Monday, February 15, 2010

Portrait: Joe Yasutaki

Joe Yasutaki was the third person who sat for a portrait for my Kioku project. I had met Joe one year earlier at one of the events sponsored by the Japanese-American Museum in San Jose. As vice-president of the museum, Joe saw me at many other events until I got to the point where I actually started taking formal portraits for this project.
(Photo by Andy Frazer)

Joe Yasutake was nine years old when Executive Order 9066 forced his family to leave their home in Seattle, WA. While they and hundreds of other Japanese-Americans were boarding the train for the assembly center in Puyallup, WA, a news photographer took a photograph of the crowds waiting to be moved out. Joe and his sister instinctively smiled for the photographer. Their photograph appeared in the Seattle newspaper with a caption pointing out how happy they appeared to be because they were being treated so well.

Joe was eventually interned in the Minidoka War Relocation Camp in Idaho, and the Crystal City camp in Texas. He is currently vice-president of the Japanese-American Museum in San Jose.

Monday, February 1, 2010

Portrait: Aturo Shibiyama

I recently photographed Arturo Shibayama. Art's story is unique because he didn't spend time in an internment camp; he didn't serve in the 442nd, and he wasn't in the Military Intelligence Service (all of the original criteria that I had originally set for the Kioku project). Art's story was a surprise to me when I was given the opportunity to photograph him. It's a story that most people in the United States didn't know existed.

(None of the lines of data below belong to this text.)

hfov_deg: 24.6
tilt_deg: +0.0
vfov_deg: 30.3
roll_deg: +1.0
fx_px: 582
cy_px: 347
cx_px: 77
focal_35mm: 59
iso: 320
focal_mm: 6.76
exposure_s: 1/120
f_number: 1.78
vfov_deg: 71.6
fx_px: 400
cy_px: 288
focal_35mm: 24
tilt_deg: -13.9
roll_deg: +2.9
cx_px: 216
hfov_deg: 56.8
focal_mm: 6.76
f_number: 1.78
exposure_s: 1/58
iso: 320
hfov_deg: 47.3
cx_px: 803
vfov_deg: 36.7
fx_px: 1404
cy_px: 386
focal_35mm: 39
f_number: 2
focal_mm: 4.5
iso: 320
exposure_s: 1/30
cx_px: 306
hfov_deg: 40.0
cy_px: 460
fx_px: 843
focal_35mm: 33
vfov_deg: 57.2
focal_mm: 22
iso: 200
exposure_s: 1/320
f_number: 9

Art was born in Peru to parents of Japanese descent. When he was 11 years old, he and his family were forcibly taken from their home in the city of Lima, loaded onto a U.S. Army transport ship and brought under armed guard to the U.S. for the purpose of hostage exchange. Art's family was held in the D.o.J. prison camp in Crystal City, TX. for over two years.

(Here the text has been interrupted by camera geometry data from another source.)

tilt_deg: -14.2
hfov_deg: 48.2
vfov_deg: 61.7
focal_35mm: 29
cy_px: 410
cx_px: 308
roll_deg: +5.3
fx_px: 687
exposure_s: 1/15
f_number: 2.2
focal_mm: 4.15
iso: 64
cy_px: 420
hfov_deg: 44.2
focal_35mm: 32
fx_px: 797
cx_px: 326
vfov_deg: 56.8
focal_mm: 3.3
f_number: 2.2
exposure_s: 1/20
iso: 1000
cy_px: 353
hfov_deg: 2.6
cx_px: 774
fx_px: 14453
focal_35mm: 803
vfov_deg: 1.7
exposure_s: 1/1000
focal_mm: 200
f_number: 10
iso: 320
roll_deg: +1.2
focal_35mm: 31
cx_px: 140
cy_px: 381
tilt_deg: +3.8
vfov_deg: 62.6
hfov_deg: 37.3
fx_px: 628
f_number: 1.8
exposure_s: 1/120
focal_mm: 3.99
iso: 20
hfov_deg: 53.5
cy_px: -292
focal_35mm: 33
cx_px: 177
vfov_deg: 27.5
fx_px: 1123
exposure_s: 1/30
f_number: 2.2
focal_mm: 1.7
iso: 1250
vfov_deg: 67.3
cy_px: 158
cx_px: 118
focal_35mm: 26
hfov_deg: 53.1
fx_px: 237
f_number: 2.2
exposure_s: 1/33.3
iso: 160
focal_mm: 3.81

It turns out that the United States government had a secret agreement with the Peruvian government. The U.S. was supporting Peru's war against Ecuador in order to prevent the Nazis from threatening the Panama Canal from Ecuador's airfields. In exchange, Peru allowed the U.S. to kidnap their citizens of Japanese descent in order to use them for prisoner exchange with Japan. It sounds like something out of conspiracy theory. But it really happened. And it resulted in the forcible relocation of 2200 Latin Americans of Japanese descent.

(Photo by Andy Frazer)
And the story gets even more shocking. Even after being drafted into the U.S. Army during the Korean War, Art was unable to get American citizenship because he had not entered the U.S. legally.

Today, Art works with the Campaign for Justice to lobby the American government for proper acknowledgement and apology for illegally kidnapping and detaining 2200 Latin American nationals of Japanese descent in U.S. prison camps during WWII.